» Your instructions: Copy the entries below in full, keeping them exactly as they are.

» Working data:
⟨
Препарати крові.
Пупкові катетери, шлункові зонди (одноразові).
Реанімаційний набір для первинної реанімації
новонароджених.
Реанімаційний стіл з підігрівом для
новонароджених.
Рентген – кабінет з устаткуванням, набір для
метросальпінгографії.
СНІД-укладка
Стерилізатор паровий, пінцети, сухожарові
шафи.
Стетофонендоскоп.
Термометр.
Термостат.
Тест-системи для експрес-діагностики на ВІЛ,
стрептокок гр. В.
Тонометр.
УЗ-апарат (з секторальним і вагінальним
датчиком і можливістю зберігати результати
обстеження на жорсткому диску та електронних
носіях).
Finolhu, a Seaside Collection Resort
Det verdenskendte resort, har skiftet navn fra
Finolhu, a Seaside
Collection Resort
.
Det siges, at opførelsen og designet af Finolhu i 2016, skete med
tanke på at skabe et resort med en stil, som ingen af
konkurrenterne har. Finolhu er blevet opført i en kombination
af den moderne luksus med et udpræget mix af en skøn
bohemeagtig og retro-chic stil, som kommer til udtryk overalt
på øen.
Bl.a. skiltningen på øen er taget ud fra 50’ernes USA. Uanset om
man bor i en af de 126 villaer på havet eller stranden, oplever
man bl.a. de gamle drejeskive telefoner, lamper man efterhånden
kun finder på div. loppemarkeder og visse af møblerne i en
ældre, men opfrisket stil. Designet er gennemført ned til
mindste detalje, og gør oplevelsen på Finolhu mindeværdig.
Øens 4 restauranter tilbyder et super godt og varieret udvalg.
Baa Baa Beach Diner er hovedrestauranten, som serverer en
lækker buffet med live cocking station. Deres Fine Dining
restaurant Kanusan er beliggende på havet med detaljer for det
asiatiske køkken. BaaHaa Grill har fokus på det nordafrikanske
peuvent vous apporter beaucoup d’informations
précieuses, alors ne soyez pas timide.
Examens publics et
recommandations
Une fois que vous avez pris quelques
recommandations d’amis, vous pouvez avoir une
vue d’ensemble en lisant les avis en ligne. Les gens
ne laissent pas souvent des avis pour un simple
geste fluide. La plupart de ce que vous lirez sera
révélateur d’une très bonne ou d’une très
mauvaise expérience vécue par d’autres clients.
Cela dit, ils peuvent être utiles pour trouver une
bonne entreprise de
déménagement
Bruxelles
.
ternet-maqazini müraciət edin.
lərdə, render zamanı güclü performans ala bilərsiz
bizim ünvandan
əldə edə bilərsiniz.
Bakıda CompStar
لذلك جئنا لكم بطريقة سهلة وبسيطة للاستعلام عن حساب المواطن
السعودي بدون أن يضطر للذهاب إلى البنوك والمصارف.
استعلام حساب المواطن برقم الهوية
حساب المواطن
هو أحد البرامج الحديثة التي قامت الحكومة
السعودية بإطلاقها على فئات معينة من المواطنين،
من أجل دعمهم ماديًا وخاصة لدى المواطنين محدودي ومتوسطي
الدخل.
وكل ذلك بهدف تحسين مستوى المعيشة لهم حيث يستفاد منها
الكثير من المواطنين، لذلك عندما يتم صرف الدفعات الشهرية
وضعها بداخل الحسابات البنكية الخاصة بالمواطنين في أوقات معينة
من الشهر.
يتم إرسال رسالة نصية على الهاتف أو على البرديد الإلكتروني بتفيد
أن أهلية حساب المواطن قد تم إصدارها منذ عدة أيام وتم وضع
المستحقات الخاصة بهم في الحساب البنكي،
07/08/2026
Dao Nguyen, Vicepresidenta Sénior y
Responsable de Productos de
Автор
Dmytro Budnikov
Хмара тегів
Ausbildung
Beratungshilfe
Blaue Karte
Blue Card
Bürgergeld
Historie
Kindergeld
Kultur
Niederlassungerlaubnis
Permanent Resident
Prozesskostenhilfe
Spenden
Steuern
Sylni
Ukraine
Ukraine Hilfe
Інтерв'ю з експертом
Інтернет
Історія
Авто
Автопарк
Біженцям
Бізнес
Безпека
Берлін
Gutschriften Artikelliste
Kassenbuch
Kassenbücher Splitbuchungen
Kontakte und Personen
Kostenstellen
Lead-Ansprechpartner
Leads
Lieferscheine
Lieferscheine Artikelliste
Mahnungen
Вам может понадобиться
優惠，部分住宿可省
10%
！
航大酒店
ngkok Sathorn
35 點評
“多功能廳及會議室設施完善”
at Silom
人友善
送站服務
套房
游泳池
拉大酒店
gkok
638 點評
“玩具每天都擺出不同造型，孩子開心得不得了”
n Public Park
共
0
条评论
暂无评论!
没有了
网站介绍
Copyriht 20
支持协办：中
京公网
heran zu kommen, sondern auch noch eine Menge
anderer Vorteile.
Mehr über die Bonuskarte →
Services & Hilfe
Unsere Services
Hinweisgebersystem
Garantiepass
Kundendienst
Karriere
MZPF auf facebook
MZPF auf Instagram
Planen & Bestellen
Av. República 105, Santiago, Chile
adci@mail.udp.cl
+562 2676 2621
⟩
» Final answer:
Препарати крові.
Пупкові катетери, шлункові зонди (одноразові).
Реанімаційний набір для первинної реанімації
новонароджених.
Реанімаційний стіл з підігрівом для
новонароджених.
Рентген – кабінет з устаткуванням, набір для
метросальпінгографії.
СНІД-укладка
Стерилізатор паровий, пінцети, сухожарові
шафи.
Стетофонендоскоп.
Термометр.
Термостат.
Тест-системи для експрес-діагностики на ВІЛ,
стрептокок гр. В.
Тонометр.
УЗ-апарат (з секторальним і вагінальним
датчиком і можливістю зберігати результати
обстеження на жорсткому диску та електронних
носіях).
Finolhu, a Seaside Collection Resort
Det verdenskendte resort, har skiftet navn fra
Finolhu, a Seaside
Collection Resort
.
Det siges, at opførelsen og designet af Finolhu i 2016, skete med
tanke på at skabe et resort med en stil, som ingen af
konkurrenterne har. Finolhu er blevet opført i en kombination
af den moderne luksus med et udpræget mix af en skøn
bohemeagtig og retro-chic stil, som kommer til udtryk overalt
på øen.
Bl.a. skiltningen på øen er taget ud fra 50’ernes USA. Uanset om
man bor i en af de 126 villaer på havet eller stranden, oplever
man bl.a. de gamle drejeskive telefoner, lamper man efterhånden
kun finder på div. loppemarkeder og visse af møblerne i en
ældre, men opfrisket stil. Designet er gennemført ned til
mindste detalje, og gør oplevelsen på Finolhu mindeværdig.
Øens 4 restauranter tilbyder et super godt og varieret udvalg.
Baa Baa Beach Diner er hovedrestauranten, som serverer en
lækker buffet med live cocking station. Deres Fine Dining
restaurant Kanusan er beliggende på havet med detaljer for det
asiatiske køkken. BaaHaa Grill har fokus på det nordafrikanske
peuvent vous apporter beaucoup d’informations
précieuses, alors ne soyez pas timide.
Examens publics et
recommandations
Une fois que vous avez pris quelques
recommandations d’amis, vous pouvez avoir une
vue d’ensemble en lisant les avis en ligne. Les gens
ne laissent pas souvent des avis pour un simple
geste fluide. La plupart de ce que vous lirez sera
révélateur d’une très bonne ou d’une très
mauvaise expérience vécue par d’autres clients.
Cela dit, ils peuvent être utiles pour trouver une
bonne entreprise de
déménagement
Bruxelles
.
ternet-maqazini müraciət edin.
lərdə, render zamanı güclü performans ala bilərsiz
bizim ünvandan
əldə edə bilərsiniz.
Bakıda CompStar
لذلك جئنا لكم بطريقة سهلة وبسيطة للاستعلام عن حساب المواطن
السعودي بدون أن يضطر للذهاب إلى البنوك والمصارف.
استعلام حساب المواطن برقم الهوية
حساب المواطن
هو أحد البرامج الحديثة التي قامت الحكومة
السعودية بإطلاقها على فئات معينة من المواطنين،
من أجل دعمهم ماديًا وخاصة لدى المواطنين محدودي ومتوسطي
الدخل.
وكل ذلك بهدف تحسين مستوى المعيشة لهم حيث يستفاد منها
الكثير من المواطنين، لذلك عندما يتم صرف الدفعات الشهرية
وضعها بداخل الحسابات البنكية الخاصة بالمواطنين في أوقات معينة
من الشهر.
يتم إرسال رسالة نصية على الهاتف أو على البرديد الإلكتروني بتفيد
أن أهلية حساب المواطن قد تم إصدارها منذ عدة أيام وتم وضع
المستحقات الخاصة بهم في الحساب البنكي،
07/08/2026
Dao Nguyen, Vicepresidenta Sénior y
Responsable de Productos de
Автор
Dmytro Budnikov
Хмара тегів
Ausbildung
Beratungshilfe
Blaue Karte
Blue Card
Bürgergeld
Historie
Kindergeld
Kultur
Niederlassungerlaubnis
Permanent Resident
Prozesskostenhilfe
Spenden
Steuern
Sylni
Ukraine
Ukraine Hilfe
Інтерв'ю з експертом
Інтернет
Історія
Авто
Автопарк
Біженцям
Бізнес
Безпека
Берлін
Gutschriften Artikelliste
Kassenbuch
Kassenbücher Splitbuchungen
Kontakte und Personen
Kostenstellen
Lead-Ansprechpartner
Leads
Lieferscheine
Lieferscheine Artikelliste
Mahnungen
Вам может понадобиться
優惠，部分住宿可省
10%
！
航大酒店
ngkok Sathorn
35 點評
“多功能廳及會議室設施完善”
at Silom
人友善
送站服務
套房
游泳池
拉大酒店
gkok
638 點評
“玩具每天都擺出不同造型，孩子開心得不得了”
n Public Park
共
0
条评论
暂无评论!
没有了
网站介绍
Copyriht 20
支持协办：中
京公网
heran zu kommen, sondern auch noch eine Menge
anderer Vorteile.
Mehr über die Bonuskarte →
Services & Hilfe
Unsere Services
Hinweisgebersystem
Garantiepass
Kundendienst
Karriere
MZPF auf facebook
MZPF auf Instagram
Planen & Bestellen
Av. República 105, Santiago, Chile
adci@mail.udp.cl
+562 2676 2621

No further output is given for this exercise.